**Exercises:**
1. Answer these from the SKU guide:
(a) What does SKU stand for?
(b) How many digits does a Universal Product Code have?
(c) Where is a SKU number generated?
2. Quote the SKU guide between "If two products" and "have different functions.", inclusive.

**Reading passage:**
━━━━━━━━━━━━━━━━━━━━
Stock keeping unit (SKU) codes are everywhere. You'll find them built into sales analysis platforms, as part of an SKU system for managing inventory, and broken down line-by-line in various inventory reports.
This guide contains everything you need to know about the meaning of SKU and the best practices for SKU management, with actionable tips and examples to set you off on the right track. Now let's get started.
What is SKU?
SKU stands for stock keeping unit and can be defined as a unique code assigned to an individual product to improve traceability and inventory management efficiency.
SKUs are the basic building block of managing inventory in warehouses, factories, and retail stores. They help product businesses track inventory more efficiently and calculate optimal stock levels. Stock keeping units can also help determine a company's inventory turnover and profitability.
If two products differ in any discernible way, they cannot have the same SKU code.
Is SKU the same as Universal Product Code (UPC)?
While some people use SKU and UPC interchangeably, they are quite different and have different functions.
SKUs are unique alphanumeric codes assigned to individual products so that businesses can track inventory with greater efficiency. Universal Product Codes, on the other hand, are 12-digit numbers assigned by a group called the GS1.
A SKU number is generated internally within a company. If the same product were to be held by two different companies, those products would have two different SKU codes. Conversely, a UPC or Universal Product Code is consistent regardless of which company buys or sells the product. UPC codes stay with the product for its entire shelf life no matter where in the world it is bought or sold.
To summarise: Both UPC codes and SKU codes are numbers used to identify products. However, a product will only ever have one UPC but it could have any number of SKUs for each of its variations. If products are completely identical (not variations of one another), they should have the same SKU.
━━━━━━━━━━━━━━━━━━━━
**Information shown:**

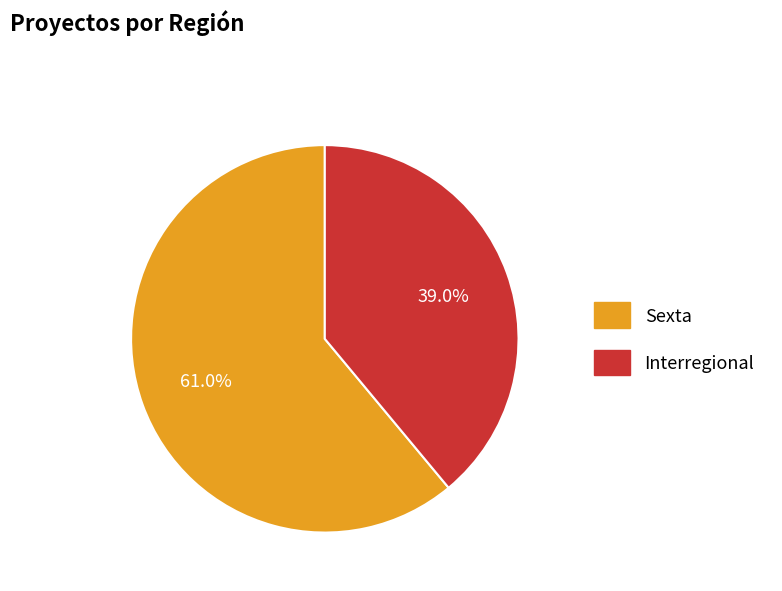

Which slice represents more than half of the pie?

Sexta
━━━━━━━━━━━━━━━━━━━━
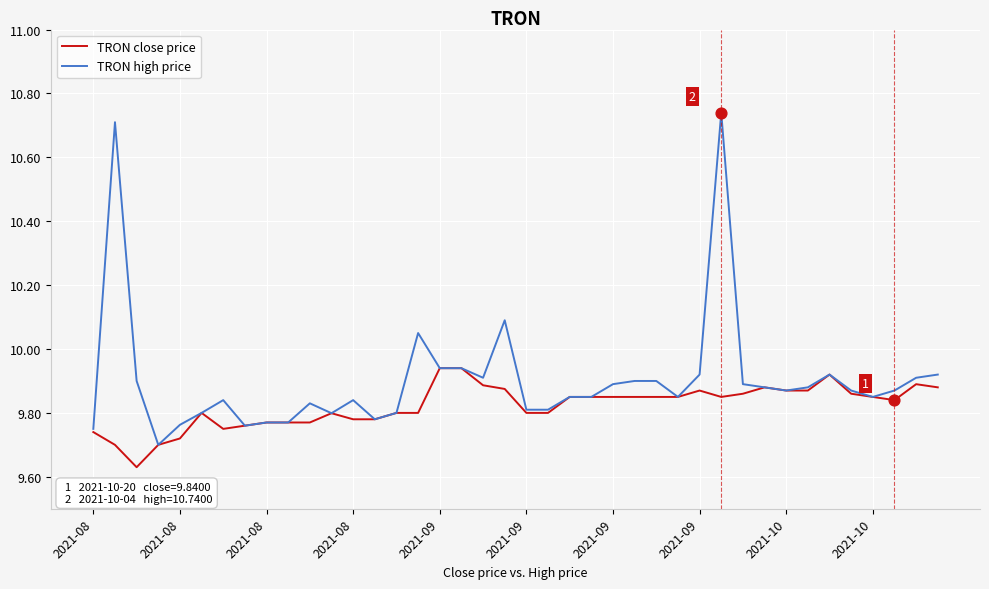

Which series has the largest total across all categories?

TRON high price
━━━━━━━━━━━━━━━━━━━━
**Results:**
1.
(a) Stock keeping unit.
(b) 12 digits.
(c) Internally, within a company.

2.
If two products differ in any discernible way, they cannot have the same SKU code.
Is SKU the same as Universal Product Code (UPC)?
While some people use SKU and UPC interchangeably, they are quite different and have different functions.